(What is needed): In the entries below, find each line with the word "обратные" and pull it out.

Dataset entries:

****

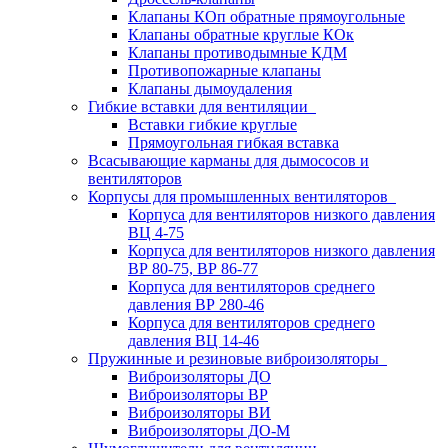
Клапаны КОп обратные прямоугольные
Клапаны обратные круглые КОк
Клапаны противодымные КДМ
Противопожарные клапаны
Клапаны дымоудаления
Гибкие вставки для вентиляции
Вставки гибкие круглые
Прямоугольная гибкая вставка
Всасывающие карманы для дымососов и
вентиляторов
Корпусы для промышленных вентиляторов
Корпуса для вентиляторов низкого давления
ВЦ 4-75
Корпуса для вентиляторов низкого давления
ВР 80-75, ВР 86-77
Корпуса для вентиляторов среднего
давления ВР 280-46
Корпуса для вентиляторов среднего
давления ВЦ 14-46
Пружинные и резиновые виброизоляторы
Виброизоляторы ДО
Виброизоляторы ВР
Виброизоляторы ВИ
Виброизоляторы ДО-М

****

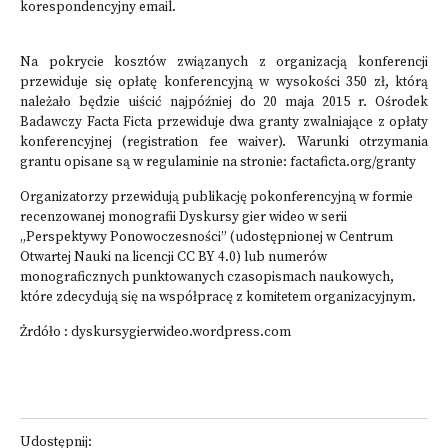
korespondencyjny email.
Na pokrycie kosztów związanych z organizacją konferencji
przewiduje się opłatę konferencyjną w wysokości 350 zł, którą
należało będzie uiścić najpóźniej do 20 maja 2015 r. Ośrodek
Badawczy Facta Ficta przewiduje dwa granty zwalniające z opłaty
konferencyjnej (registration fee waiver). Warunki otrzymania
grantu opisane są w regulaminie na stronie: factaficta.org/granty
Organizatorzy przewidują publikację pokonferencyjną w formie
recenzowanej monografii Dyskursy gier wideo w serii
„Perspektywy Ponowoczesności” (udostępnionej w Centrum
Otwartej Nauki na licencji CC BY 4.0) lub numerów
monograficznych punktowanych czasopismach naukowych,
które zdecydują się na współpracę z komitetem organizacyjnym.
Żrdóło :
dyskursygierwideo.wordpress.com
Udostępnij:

****

(Solution to this exercise):
Клапаны КОп обратные прямоугольные
Клапаны обратные круглые КОк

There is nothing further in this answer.